- **Work to be completed**
Reproduce word for word the part of the writing-deadline passage below that runs from "First, that’s 90" up to and including "78 writing days.".

I had a long conversation with a friend yesterday, and he suggested that I share some of my tricks for writing that maybe I haven’t shared before. So, by request – how to trick your brain.

First, these work when you establish a set deadline for yourself. If you don’t have one, you probably don’t need this, and probably have a better relationship with your brain and inner editor than I do. The deadline can be whatever you decide – for me it’s a month, but it could be 3 mos, 6 mos, 12 mos… whatever you decide. It’s your book, after all!

OK, so you have your goal. You’re going to write a novel/memoir/how-to/history book in X number of months. We’ll use 3 for our example.

First, that’s 90 days give or take. If you’re super OCD, please figure out the exact number of days, not forgetting leap year. Got it? OK, so that’s your writing days.

Now, subtract days you know you can’t write. Thanksgiving, especially if you’re the cook. Christmas. That week-long camping trip you’ve planned for a year. Your daughter’s wedding. Whatever. So if you started with 90 (I’m not OCD!), and you’ve got 3 definite “no way” days, you’ve got 87.

But are you going to write all 87? Nope, no way. Your brain will get tired, a day trip will come up, you or someone in your house will get sick, or you just want a fun day of freedom. How many? Only you know. It could be one a week, or two a month. Let’s say 3 a month for this example, so now we have 78 writing days.

Take a look at your genre now. Commercial fiction is typically 80-100,000 words, but some can be 125k or longer. How-to and a lot of nonfiction can be 50-60,000, as is Young Adult. Determine your word count. I write commercial fiction usually, and aim for 90,000. I usually end my first draft in the 88k range, but I still plan for 90k. So if we divide the number of words by the number of days, we see that we need to write a minimum of 1154 words a day on the days we’re writing. Jot that down.

OK, so now you’re ready to write. You need a list. I use a stickie note app on my desktop, which I leave open during my writing months, but you could use a spreadsheet or a notebook. Here’s what mine looked like for Undaunted Love:

writing goalsI write either the date or the day number (just 1, 2, 5, 47, whatever). Each day, before I start writing, I write my GOAL number. This number is the daily word goal (in our example that would be 1154) added to the day before. Not to the GOAL from the day before, from the actual.

- **Record extracts**
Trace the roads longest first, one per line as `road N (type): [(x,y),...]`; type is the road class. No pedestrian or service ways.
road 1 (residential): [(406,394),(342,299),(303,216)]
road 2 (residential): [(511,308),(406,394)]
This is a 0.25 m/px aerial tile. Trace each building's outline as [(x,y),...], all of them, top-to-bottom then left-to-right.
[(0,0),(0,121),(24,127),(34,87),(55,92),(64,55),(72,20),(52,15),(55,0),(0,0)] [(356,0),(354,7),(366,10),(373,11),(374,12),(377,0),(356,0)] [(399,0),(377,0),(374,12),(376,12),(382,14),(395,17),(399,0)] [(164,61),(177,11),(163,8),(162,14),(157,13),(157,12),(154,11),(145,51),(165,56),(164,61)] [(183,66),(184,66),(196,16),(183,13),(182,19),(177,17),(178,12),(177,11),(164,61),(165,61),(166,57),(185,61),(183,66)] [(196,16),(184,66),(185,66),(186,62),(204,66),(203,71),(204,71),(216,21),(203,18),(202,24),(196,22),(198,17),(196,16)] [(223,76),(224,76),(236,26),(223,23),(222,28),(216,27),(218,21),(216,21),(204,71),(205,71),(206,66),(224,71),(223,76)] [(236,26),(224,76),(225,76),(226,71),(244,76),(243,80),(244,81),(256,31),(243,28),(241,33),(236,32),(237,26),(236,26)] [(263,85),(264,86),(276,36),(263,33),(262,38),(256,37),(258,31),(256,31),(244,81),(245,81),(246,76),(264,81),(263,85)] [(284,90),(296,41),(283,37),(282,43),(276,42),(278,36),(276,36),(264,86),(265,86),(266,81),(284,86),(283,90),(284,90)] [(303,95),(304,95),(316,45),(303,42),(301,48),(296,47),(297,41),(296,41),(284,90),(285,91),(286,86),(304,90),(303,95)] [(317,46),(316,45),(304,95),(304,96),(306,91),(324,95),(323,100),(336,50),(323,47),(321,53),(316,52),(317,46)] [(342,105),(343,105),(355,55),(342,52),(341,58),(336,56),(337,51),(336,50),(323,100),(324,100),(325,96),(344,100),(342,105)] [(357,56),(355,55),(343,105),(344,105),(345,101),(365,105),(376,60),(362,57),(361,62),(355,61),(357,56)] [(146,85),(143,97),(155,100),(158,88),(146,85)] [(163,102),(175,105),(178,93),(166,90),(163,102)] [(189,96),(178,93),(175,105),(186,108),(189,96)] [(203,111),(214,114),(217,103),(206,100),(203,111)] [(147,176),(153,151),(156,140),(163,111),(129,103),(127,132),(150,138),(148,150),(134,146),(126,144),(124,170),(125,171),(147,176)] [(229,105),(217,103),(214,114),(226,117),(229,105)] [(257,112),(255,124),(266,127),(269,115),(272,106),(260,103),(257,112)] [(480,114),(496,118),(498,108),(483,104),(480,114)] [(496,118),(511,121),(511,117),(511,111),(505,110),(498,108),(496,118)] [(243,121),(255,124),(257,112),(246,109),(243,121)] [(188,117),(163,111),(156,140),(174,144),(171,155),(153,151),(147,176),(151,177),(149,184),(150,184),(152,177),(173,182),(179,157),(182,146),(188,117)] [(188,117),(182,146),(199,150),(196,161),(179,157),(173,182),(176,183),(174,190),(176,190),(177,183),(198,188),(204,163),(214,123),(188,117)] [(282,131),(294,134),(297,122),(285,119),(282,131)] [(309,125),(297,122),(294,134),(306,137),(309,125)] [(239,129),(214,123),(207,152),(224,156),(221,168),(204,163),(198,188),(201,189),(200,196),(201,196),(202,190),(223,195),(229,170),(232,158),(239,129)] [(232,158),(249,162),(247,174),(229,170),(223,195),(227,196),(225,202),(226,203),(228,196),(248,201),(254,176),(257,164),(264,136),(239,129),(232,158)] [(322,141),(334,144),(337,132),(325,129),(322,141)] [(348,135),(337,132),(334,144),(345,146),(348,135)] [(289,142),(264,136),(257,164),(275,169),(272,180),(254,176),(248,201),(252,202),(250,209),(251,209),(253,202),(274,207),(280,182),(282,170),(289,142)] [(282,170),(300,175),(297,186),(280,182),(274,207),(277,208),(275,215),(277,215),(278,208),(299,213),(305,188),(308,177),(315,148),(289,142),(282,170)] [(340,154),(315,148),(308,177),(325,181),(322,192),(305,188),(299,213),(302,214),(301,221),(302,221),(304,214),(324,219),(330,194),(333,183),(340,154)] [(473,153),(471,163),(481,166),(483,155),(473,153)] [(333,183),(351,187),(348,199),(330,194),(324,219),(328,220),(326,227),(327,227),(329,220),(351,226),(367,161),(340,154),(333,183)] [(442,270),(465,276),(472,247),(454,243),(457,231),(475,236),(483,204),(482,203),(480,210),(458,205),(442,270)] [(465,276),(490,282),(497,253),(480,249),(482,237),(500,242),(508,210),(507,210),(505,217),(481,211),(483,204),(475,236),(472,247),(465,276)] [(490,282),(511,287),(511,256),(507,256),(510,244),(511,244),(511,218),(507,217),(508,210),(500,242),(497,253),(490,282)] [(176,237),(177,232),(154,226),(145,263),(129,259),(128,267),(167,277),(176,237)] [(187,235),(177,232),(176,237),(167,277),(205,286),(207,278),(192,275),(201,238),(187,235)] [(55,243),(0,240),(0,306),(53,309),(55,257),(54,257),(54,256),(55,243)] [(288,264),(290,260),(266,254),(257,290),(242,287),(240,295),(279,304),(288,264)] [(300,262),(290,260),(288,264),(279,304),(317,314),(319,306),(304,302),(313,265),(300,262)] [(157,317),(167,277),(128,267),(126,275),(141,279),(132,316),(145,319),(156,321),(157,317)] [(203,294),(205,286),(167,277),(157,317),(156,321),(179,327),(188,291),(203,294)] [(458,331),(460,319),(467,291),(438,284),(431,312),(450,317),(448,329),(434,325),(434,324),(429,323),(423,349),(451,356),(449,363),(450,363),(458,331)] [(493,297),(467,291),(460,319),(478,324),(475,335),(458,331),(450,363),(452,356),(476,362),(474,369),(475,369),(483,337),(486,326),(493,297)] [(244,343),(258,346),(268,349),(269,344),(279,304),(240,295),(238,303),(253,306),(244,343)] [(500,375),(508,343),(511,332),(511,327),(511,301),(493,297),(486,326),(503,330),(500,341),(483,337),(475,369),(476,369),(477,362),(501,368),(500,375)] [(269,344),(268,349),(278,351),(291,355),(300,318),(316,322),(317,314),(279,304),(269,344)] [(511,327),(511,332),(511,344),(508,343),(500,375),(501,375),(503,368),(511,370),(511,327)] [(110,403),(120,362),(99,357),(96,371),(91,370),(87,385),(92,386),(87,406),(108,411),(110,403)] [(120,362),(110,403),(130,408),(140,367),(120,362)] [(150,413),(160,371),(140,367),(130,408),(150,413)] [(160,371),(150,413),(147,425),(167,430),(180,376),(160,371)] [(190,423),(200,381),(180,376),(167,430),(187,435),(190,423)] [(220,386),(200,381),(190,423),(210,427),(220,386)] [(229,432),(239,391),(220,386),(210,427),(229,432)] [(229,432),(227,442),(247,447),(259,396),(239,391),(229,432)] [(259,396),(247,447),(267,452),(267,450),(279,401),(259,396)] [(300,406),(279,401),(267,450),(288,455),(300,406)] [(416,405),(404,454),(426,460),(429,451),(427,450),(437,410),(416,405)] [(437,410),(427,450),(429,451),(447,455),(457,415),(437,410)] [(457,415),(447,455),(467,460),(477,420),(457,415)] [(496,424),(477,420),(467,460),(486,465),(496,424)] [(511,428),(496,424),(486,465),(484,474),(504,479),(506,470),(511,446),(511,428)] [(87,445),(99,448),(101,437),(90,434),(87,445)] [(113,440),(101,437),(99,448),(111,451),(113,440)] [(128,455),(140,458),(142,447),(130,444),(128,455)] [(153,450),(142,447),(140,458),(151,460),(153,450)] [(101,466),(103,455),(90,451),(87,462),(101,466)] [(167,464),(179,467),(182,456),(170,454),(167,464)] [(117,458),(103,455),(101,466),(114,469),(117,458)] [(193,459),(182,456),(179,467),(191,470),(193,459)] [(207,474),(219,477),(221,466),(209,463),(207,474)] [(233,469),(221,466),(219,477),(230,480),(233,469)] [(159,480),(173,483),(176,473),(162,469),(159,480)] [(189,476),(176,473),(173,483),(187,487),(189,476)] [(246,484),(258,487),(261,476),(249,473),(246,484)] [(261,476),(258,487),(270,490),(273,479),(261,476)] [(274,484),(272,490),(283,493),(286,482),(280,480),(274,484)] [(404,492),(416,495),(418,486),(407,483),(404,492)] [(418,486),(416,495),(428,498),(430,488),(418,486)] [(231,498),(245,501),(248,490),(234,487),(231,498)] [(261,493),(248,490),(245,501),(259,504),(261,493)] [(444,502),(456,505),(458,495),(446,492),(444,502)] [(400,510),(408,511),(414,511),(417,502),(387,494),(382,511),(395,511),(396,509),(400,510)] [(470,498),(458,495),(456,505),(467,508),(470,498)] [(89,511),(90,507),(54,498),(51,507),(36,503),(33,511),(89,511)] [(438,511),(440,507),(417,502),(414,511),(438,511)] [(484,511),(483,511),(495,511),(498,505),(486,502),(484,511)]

- **Answer to this exercise**
First, that’s 90 days give or take. If you’re super OCD, please figure out the exact number of days, not forgetting leap year. Got it? OK, so that’s your writing days.

Now, subtract days you know you can’t write. Thanksgiving, especially if you’re the cook. Christmas. That week-long camping trip you’ve planned for a year. Your daughter’s wedding. Whatever. So if you started with 90 (I’m not OCD!), and you’ve got 3 definite “no way” days, you’ve got 87.

But are you going to write all 87? Nope, no way. Your brain will get tired, a day trip will come up, you or someone in your house will get sick, or you just want a fun day of freedom. How many? Only you know. It could be one a week, or two a month. Let’s say 3 a month for this example, so now we have 78 writing days.